Since early 2023, the closest real‑world tests of this hypothesis have been specialized legal LLMs (Harvey, Lexis+ AI, Westlaw AI tools, etc.) that have indeed had heavy use and feedback from thousands of lawyers over well more than a year.
-
Specialized legal tools are far from near‑perfect.
- A preregistered Stanford study of leading legal research tools (Lexis+ AI, Westlaw AI-Assisted Research, Ask Practical Law AI, GPT‑4) found that even the best system (Lexis+ AI) hallucinated 17–33% of the time and answered only about 65% of queries accurately—nowhere near “perfect” precision/recall. (arxiv.org)
- A 2025 comparative evaluation likewise found Lexis+ AI to have 58% accuracy and ~20% fabricated responses, with other tools doing worse—again inconsistent with “off‑the‑charts” reliability suitable for unsupervised high‑stakes use. (cambridge.org)
-
Legal‑specialized vendors acknowledge substantial remaining error.
- Harvey’s own BigLaw Bench results show its assistant model completing about 74% of a lawyer‑quality work product on complex legal tasks and achieving a 68% “Source Score” for correctly sourced answers, with the company explicitly noting “substantial room for improvement,” not perfection. (harvey.ai)
- In a follow‑up post, Harvey reports a low but non‑zero hallucination rate (~1 in 500 claims, 0.2%) on its internal benchmark—impressive, but still not “perfect,” and limited to its own task distribution. (harvey.ai)
-
The “one‑year of associates” condition is effectively met in practice.
- Since late 2022, firms such as Allen & Overy (now A&O Shearman) have had thousands of lawyers using Harvey—over 3,500 lawyers making ~40,000 queries just in the early beta—providing exactly the kind of intensive, expert feedback Chamath described. (arstechnica.com)
- Harvey then collaborated with OpenAI on a custom case‑law model, tested with 10 major law firms, and tuned specifically to reduce hallucinations; lawyers preferred its outputs 97% of the time to baseline GPT‑4, yet even Harvey presents this as a major improvement in reliability and relevance, not as achieving perfection.
(openai.com)
In other words, the industry has roughly executed the scenario Chamath imagined—sustained legal‑expert RL on top models for more than a year—without reaching anything close to universally “perfect” legal performance.
-
Courts, bar associations, and vendors still treat AI as non‑trustworthy for unsupervised high‑stakes work.
- Stanford and ABA‑linked work on “Hallucinating Law” finds that general LLMs frequently hallucinate in core legal reasoning tasks, with hallucination rates 69–88% overall on certain benchmarks and at least 75% when asked about a court’s holding, concluding that current models are “not yet capable of the nuanced legal reasoning required” for tasks like evaluating precedential relationships. (americanbar.org)

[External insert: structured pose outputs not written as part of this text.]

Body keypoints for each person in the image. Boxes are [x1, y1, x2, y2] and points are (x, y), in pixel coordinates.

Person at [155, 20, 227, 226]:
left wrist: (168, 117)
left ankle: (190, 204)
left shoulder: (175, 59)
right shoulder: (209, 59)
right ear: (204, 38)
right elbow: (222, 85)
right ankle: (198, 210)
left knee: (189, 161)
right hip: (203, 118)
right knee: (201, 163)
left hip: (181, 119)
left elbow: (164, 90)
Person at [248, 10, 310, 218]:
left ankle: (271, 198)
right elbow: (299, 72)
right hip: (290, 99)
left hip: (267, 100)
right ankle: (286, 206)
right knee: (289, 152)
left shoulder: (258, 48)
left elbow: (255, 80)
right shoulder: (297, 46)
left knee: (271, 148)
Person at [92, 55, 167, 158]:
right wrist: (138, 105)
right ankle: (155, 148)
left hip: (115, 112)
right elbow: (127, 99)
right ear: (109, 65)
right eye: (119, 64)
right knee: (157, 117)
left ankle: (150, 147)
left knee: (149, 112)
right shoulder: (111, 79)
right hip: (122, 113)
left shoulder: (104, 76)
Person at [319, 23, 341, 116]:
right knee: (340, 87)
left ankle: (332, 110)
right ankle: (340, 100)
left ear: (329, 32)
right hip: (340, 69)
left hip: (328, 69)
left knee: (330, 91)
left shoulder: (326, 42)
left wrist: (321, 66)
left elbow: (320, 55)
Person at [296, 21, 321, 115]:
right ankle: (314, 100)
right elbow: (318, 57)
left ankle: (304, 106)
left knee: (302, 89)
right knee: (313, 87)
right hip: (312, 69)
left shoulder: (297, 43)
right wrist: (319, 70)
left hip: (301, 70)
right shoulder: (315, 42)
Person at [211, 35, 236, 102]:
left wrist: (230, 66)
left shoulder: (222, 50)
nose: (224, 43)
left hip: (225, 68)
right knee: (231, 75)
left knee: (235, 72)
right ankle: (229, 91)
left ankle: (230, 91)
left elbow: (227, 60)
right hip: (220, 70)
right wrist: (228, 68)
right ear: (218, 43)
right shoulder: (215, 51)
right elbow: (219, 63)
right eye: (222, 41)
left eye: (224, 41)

- Professional guidance and commentary from Thomson Reuters, law firms, and ethics authors consistently stress that AI systems are tools, “not a substitute for a lawyer”, and that human oversight is “critical” because outputs remain fallible and prone to hallucinations. (thomsonreuters.com)
- Courts across multiple jurisdictions have sanctioned lawyers for filings containing fake AI‑generated citations, with judges explicitly warning that “no reasonably competent attorney should outsource research and writing” to AI without verification. (markets.chroniclejournal.com)
Given that:
- Highly‑invested, domain‑specialized systems have had more than a year of intensive feedback from lawyers,
- Rigorous empirical studies show substantial error and hallucination rates, far from near‑perfect precision/recall, and
- The legal profession and courts still require human review and explicitly warn against relying on these tools in high‑stakes matters,
Chamath’s prediction—that a year of associate‑driven RL would yield effectively perfect, high‑stakes‑grade legal performance—has not materialized. The technology has advanced dramatically, but empirical results and professional practice clearly contradict the level of reliability he forecast.
So the forecast is wrong rather than merely “inconclusive.”